Entries taken from a collection:
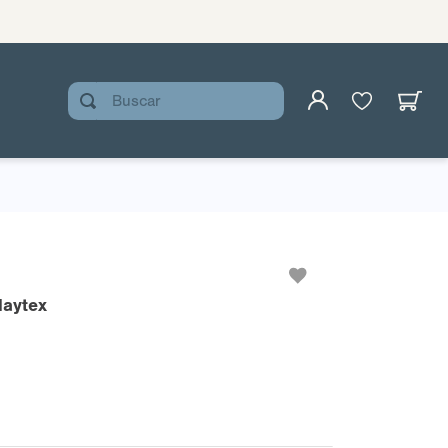
Buscar
laytex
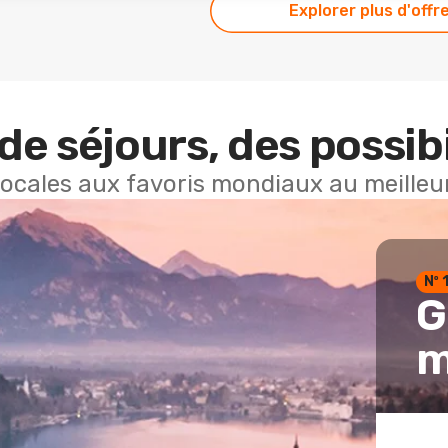
Explorer plus d'offr
de séjours, des possibi
locales aux favoris mondiaux au meilleur
Nº 
G
m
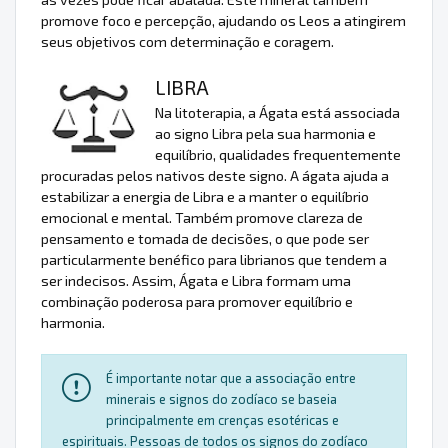
promove foco e percepção, ajudando os Leos a atingirem
seus objetivos com determinação e coragem.
LIBRA
Na litoterapia, a Ágata está associada
ao signo Libra pela sua harmonia e
equilíbrio, qualidades frequentemente
procuradas pelos nativos deste signo. A ágata ajuda a
estabilizar a energia de Libra e a manter o equilíbrio
emocional e mental. Também promove clareza de
pensamento e tomada de decisões, o que pode ser
particularmente benéfico para librianos que tendem a
ser indecisos. Assim, Ágata e Libra formam uma
combinação poderosa para promover equilíbrio e
harmonia.
É importante notar que a associação entre
minerais e signos do zodíaco se baseia
principalmente em crenças esotéricas e
espirituais. Pessoas de todos os signos do zodíaco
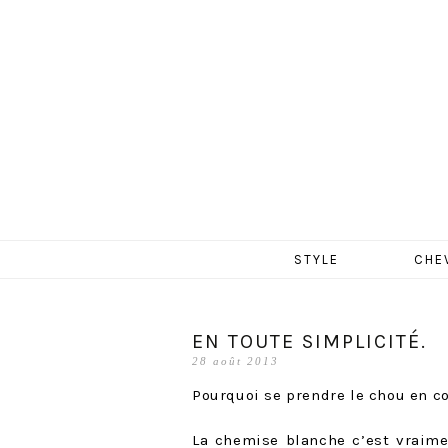
MERCR
Aller
STYLE
CHE
au
contenu
EN TOUTE SIMPLICITÉ.
28 août 2013
Pourquoi se prendre le chou en cou
La chemise blanche c’est vraim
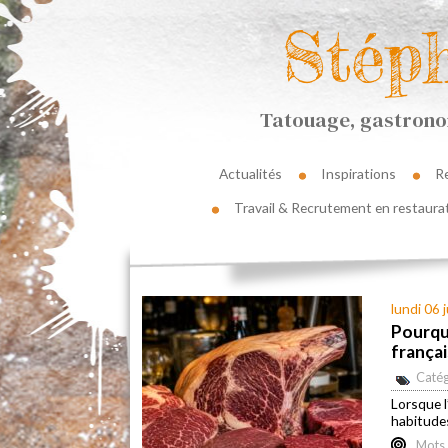
Stép
Tatouage, gastronom
Actualités
Inspirations
R
Travail & Recrutement en restaura
lundi 06 j
Pourquo
frança
Catég
Lorsque l
habitude
Mots 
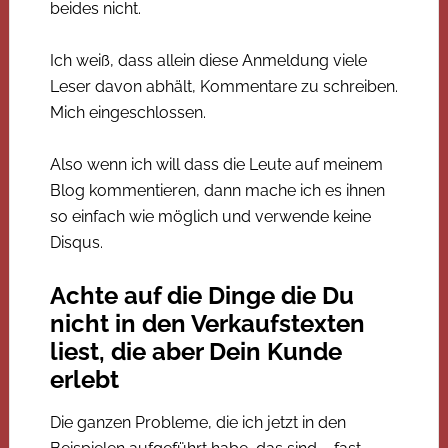
beides nicht.
Ich weiß, dass allein diese Anmeldung viele
Leser davon abhält, Kommentare zu schreiben.
Mich eingeschlossen.
Also wenn ich will dass die Leute auf meinem
Blog kommentieren, dann mache ich es ihnen
so einfach wie möglich und verwende keine
Disqus.
Achte auf die Dinge die Du
nicht in den Verkaufstexten
liest, die aber Dein Kunde
erlebt
Die ganzen Probleme, die ich jetzt in den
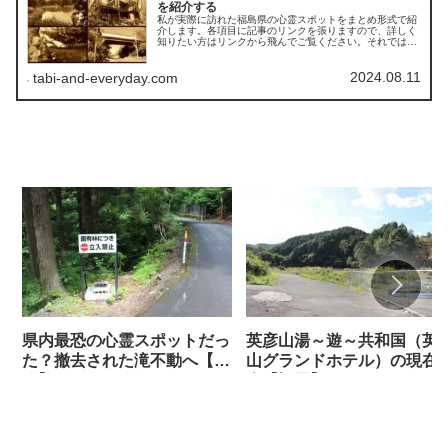
を紹介する
私が実際に訪れた福島県の心霊スポットをまとめ形式で紹
介します。各項目に記事のリンクを張りますので、詳しく
知りたい方はリンクから飛んでご覧ください。それでは参
りましょう！
2024.08.11
tabi-and-everyday.com
県内最恐の心霊スポットだっ
英彦山湯～遊～共和国（英
た？撤去された滝不動へ【山
山グランドホテル）の現在
形】
姿【福岡】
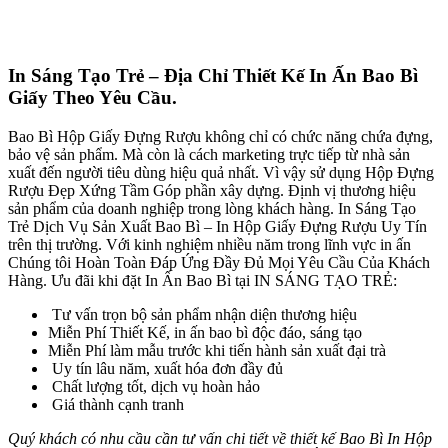
In Sáng Tạo Trẻ –
Địa Chỉ Thiết Kế In Ấn Bao Bì
Giấy
Theo Yêu Cầu.
Bao Bì Hộp Giấy Đựng Rượu không chỉ có chức năng chứa đựng,
bảo vệ sản phẩm. Mà còn là cách marketing trực tiếp từ nhà sản
xuất đến người tiêu dùng hiệu quả nhất. Vì vậy sử dụng Hộp Đựng
Rượu Đẹp Xứng Tầm Góp phần xây dựng. Định vị thương hiệu
sản phẩm của doanh nghiệp trong lòng khách hàng. In Sáng Tạo
Trẻ Dịch Vụ Sản Xuất Bao Bì – In Hộp Giấy Đựng Rượu Uy Tín
trên thị trường. Với kinh nghiệm nhiều năm trong lĩnh vực in ấn
Chúng tôi Hoàn Toàn Đáp Ứng Đầy Đủ Mọi Yêu Cầu Của Khách
Hàng. Ưu đãi khi đặt In Ấn Bao Bì tại IN SÁNG TẠO TRẺ:
Tư vấn trọn bộ sản phẩm nhận diện thương hiệu
Miễn Phí Thiết Kế, in ấn bao bì độc đáo, sáng tạo
Miễn Phí làm mẫu trước khi tiến hành sản xuất đại trà
Uy tín lâu năm, xuất hóa đơn đầy đủ
Chất lượng tốt, dịch vụ hoàn hảo
Giá thành cạnh tranh
Quý khách có nhu cầu cần tư vấn chi tiết về thiết kế Bao Bì In Hộp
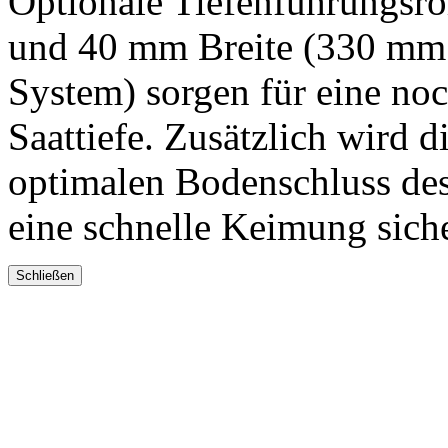
Optionale Tiefenführungsro
und
40 mm
Breite (
330 mm
System) sorgen für eine noc
Saattiefe. Zusätzlich wird di
optimalen Bodenschluss des
eine schnelle Keimung siche
Schließen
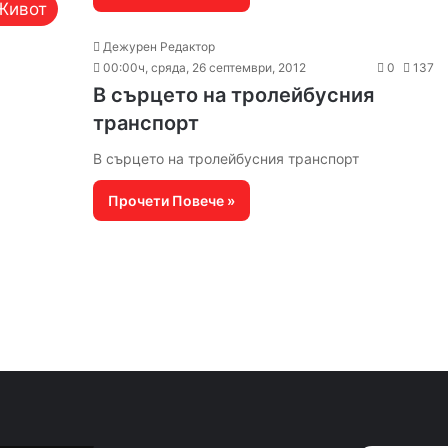
Живот
Дежурен Редактор
00:00ч, сряда, 26 септември, 2012
0
137
В сърцето на тролейбусния
транспорт
В сърцето на тролейбусния транспорт
Прочети Повече »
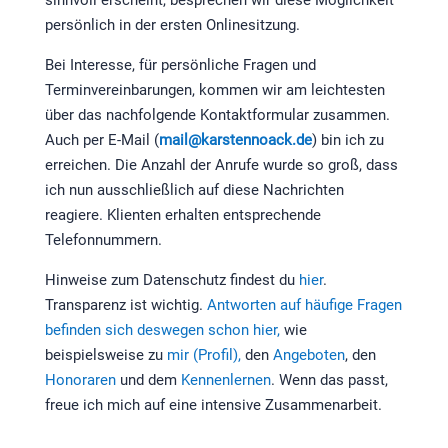
sinnvoll erscheint, besprechen wir diese Möglichkeit
persönlich in der ersten Onlinesitzung.
Bei Interesse, für persönliche Fragen und
Terminvereinbarungen, kommen wir am leichtesten
über das nachfolgende Kontaktformular zusammen.
Auch per E-Mail (
mail@karstennoack.de
) bin ich zu
erreichen. Die Anzahl der Anrufe wurde so groß, dass
ich nun ausschließlich auf diese Nachrichten
reagiere. Klienten erhalten entsprechende
Telefonnummern.
Hinweise zum Datenschutz findest du
hier
.
Transparenz ist wichtig.
Antworten auf häufige Fragen
befinden sich deswegen schon hier,
wie
beispielsweise zu
mir (Profil),
den
Angeboten
, den
Honoraren
und dem
Kennenlernen
. Wenn das passt,
freue ich mich auf eine intensive Zusammenarbeit.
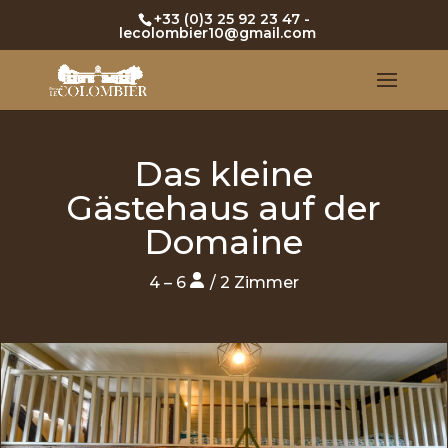
+33 (0)3 25 92 23 47
-
lecolombier10@gmail.com
Das kleine
Gästehaus auf der
Domaine
4 – 6
/ 2 Zimmer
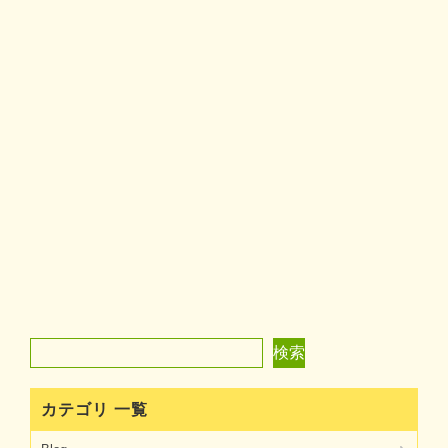
検索
検索
カテゴリ 一覧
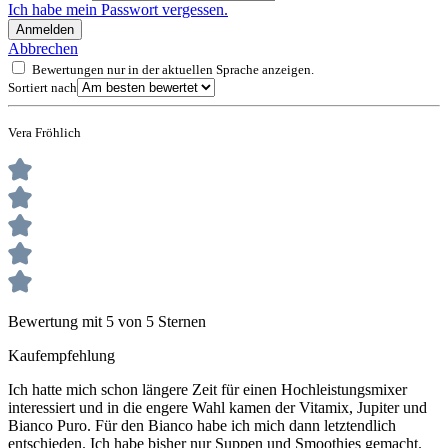
Ich habe mein Passwort vergessen.
Anmelden
Abbrechen
Bewertungen nur in der aktuellen Sprache anzeigen.
Sortiert nach
Vera Fröhlich
Bewertung mit 5 von 5 Sternen
Kaufempfehlung
Ich hatte mich schon längere Zeit für einen Hochleistungsmixer
interessiert und in die engere Wahl kamen der Vitamix, Jupiter und
Bianco Puro. Für den Bianco habe ich mich dann letztendlich
entschieden. Ich habe bisher nur Suppen und Smoothies gemacht.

Description of the task. Search the records above for the string "phẩm" and copy each line that holds it.

Response box.
bảo vệ sản phẩm. Mà còn là cách marketing trực tiếp từ nhà sản
sản phẩm của doanh nghiệp trong lòng khách hàng. In Sáng Tạo
Tư vấn trọn bộ sản phẩm nhận diện thương hiệu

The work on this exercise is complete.